> On 20 Aug 2024, at 20:10, Richard Sandiford <richard.sandif...@arm.com> wrote:
>
> External email: Use caution opening links or attachments
>
>
> The testcase contains a VNx2QImode pseudo that is live across a call
> and that cannot be allocated a call-preserved register. LRA quite
> reasonably tried to save it before the call and restore it afterwards.

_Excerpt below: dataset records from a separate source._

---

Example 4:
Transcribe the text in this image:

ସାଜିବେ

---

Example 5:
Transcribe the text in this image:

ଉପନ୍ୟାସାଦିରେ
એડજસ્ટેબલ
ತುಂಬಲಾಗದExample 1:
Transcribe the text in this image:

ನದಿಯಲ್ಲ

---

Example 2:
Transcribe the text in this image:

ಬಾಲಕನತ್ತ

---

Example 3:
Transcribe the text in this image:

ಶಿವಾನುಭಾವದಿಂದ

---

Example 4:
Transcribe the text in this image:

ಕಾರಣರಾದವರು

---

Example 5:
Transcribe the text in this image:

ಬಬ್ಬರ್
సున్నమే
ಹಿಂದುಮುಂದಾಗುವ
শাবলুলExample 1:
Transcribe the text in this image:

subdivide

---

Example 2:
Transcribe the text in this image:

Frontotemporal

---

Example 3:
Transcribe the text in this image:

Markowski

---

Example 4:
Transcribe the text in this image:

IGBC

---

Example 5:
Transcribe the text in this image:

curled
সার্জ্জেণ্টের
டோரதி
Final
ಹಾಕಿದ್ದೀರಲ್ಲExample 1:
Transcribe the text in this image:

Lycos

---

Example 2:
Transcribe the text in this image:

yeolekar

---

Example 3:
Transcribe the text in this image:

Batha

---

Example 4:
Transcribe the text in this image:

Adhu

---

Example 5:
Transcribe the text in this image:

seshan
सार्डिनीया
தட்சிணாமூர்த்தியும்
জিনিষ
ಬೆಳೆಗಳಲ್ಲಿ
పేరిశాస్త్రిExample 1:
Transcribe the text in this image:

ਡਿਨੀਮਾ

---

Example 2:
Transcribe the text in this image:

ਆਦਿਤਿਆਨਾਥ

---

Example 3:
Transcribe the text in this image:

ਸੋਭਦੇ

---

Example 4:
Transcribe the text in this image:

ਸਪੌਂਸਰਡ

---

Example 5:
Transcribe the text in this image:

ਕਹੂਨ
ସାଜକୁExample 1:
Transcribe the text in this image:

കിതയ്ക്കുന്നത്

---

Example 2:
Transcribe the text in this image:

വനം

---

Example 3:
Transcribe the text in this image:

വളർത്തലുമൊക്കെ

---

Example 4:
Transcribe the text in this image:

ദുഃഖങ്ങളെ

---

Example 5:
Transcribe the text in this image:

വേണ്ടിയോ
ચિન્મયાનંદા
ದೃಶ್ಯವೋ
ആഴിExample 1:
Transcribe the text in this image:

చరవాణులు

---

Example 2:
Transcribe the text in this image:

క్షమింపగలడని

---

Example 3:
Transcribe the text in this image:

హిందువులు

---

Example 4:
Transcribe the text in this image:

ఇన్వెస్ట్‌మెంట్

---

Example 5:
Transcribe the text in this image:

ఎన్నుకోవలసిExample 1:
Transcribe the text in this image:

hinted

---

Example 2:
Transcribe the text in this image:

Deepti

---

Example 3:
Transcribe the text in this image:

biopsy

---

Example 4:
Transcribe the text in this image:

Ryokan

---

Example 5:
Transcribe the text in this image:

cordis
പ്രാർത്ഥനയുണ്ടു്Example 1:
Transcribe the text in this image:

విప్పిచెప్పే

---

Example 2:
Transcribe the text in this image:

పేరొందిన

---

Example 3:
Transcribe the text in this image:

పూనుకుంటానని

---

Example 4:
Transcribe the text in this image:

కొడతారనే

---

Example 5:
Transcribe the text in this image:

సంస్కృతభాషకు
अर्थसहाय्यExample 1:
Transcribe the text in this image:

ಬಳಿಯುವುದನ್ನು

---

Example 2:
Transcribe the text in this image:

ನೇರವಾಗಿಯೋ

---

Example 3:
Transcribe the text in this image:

> Unfortunately, the target told it to do that in SImode, even though
> punning between SImode and VNx2QImode is disallowed by both
> TARGET_CAN_CHANGE_MODE_CLASS and TARGET_MODES_TIEABLE_P.
>
> The natural class to use for SImode is GENERAL_REGS, so this led
> to an unsalvageable situation in which we had:
>
> (set (subreg:VNx2QI (reg:SI A) 0) (reg:VNx2QI B))
>
> where A needed GENERAL_REGS and B needed FP_REGS. We therefore ended
> up in a reload loop.
>
> The hooks above should ensure that this situation can never occur
> for incoming subregs. It only happened here because the target
> explicitly forced it.
>
> The decision to use SImode for modes smaller than 4 bytes dates
> back to the beginning of the port, before 16-bit floating-point
> modes existed. I'm not sure whether promoting to SImode really
> makes sense for any FPR, but that's a separate performance/QoI
> discussion. For now, this patch just disallows using SImode
> when it is wrong for correctness reasons, since that should be
> safer to backport.
>
> Bootstrapped & regression-tested on aarch64-linux-gnu. I'll leave
> a day or so for comments before pushing.
The explanation makes sense to me FWIW.
Thanks for fixing this.
Kyrill
>
> Richard
>
>
> gcc/
> PR testsuite/116238
> * config/aarch64/aarch64.cc (aarch64_hard_regno_caller_save_mode):
> Only return SImode if we can convert to and from it.
>
> gcc/testsuite/
> PR testsuite/116238
> * gcc.target/aarch64/sve/pr116238.c: New test.
> ---
> gcc/config/aarch64/aarch64.cc | 7 ++++---
> gcc/testsuite/gcc.target/aarch64/sve/pr116238.c | 13 +++++++++++++
> 2 files changed, 17 insertions(+), 3 deletions(-)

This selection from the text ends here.